On a YoY basis, the Case Shiller index accelerated 0.2% to a 3.8% gain, while the FHFA index decelerated -0.3% to a 4.2% YoY increase. both of these are reversals from their October directions:




Because house prices lead the measure of shelter inflation in the CPI, specifically Owners Equivalent Rent by 12-18 months, here is the updated calculation of its trend. There is every reason to believe that OER should continue to trend gradually towards 3-3.5% YoY increases in the months ahead:



The most leading rental indexes, including the Fed’s experimental all new rental index, continue to indicate that YoY rent increases should decline further, which adds to the evidence for further deceleration in that huge component of consumer price inflation.

Because prices generally follow sales, and in the past few months existing home sales have risen close to the upper limit of their range in the past 2 years, as per the updated graph below:


An open question is whether the increased price pressure in the existing home market that we saw in the December report earlier this week will persist. If the FHFA and Case Shiller Indexes stabilize near the recent YoY levels, then the trend of slowly abating shelter inflation in the CPI may slow even further.


Monday, January 27, 2025

In December, the theme for new homes was “steady as she goes” in sales, price, and inventory trends

 

 - by New Deal democrat


To reiterate my theme from the past few months, Ive been looking at new and existing home sales more in tandem, with a rebalancing of the market in mind. For that to happen we need price to abate in existing homes, to compete with new houses where prices have been slightly declining for over a year. Along with that, we should see inventory of existing homes increasing, reflecting softness in that market. This morning’s report on new home sales in December continued that metric.

As usual, let me start with the caveat that new home sales are very noisy and heavily revised, which is why I usually compare them with single family permits, which lag slightly but are much less noisy.

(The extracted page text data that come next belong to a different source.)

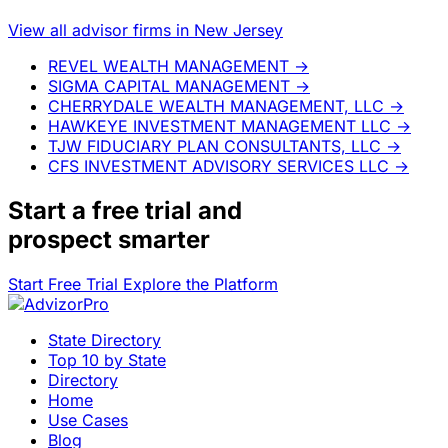
View all advisor firms in New Jersey
REVEL WEALTH MANAGEMENT
→
SIGMA CAPITAL MANAGEMENT
→
CHERRYDALE WEALTH MANAGEMENT, LLC
→
HAWKEYE INVESTMENT MANAGEMENT LLC
→
TJW FIDUCIARY PLAN CONSULTANTS, LLC
→
CFS INVESTMENT ADVISORY SERVICES LLC
→
Start a
free trial
and
prospect smarter
Start Free Trial
Explore the Platform
State Directory
Top 10 by State
Directory
Home
Use Cases
Blog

In December new home sales rose to 698,000 annualized, about average for the past 12 months. The below graph shows the last seven years, to put the number in wider context. Except for the surge in 2021 when we had 3% mortgage rates, the 2024 average was on par with the best levels during the long expansion prior to the pandemic:


Housing permits have also been relatively stable in 2024, and probably will remain so for a few months more.

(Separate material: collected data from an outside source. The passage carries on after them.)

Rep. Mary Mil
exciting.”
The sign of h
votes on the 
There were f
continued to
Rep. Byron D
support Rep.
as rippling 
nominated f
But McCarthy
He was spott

Sales lead prices, which are best viewed in a YoY% comparison. The below graph shows sales, single family permits, and median prices of new homes in that format:



You can see that prices followed sales higher with about a 12 month lag, and settled in to a slightly declining trend with a similar delay. As shown in the graph, on a YoY basis in December, the median price of a new home was 2.1% lower than it was one year ago. But as the below graph of non-seasonally adjusted prices shows over the past several years, the slightly declining trend is intact:



Finally, the inventory of new houses made yet another 15+ year high in December. This is actually “good” news for the moment because as the below long term historical graph shows, recessions have in the past happened after not just sales decline, but the inventory of new homes for sale - which also consistently lag - also decline (as builders pull back):



In sum, December was a “steady as she goes” month for new home sales, with the recent trends in prices and inventory also continuing. Because mortgage rates increased back to 7% in the past several months, I am expecting at least a slight pullback in the next couple of months.


The other fly in the ointment to the rebalancing scenario is that, as I reported last week, sales of existing homes increased in the past several months, and perhaps more importantly, YoY price increases have been accelerating. 

In other words, while the economic news is “good,” in terms of housing being affordable for average Americans, the sector is still out coming up short.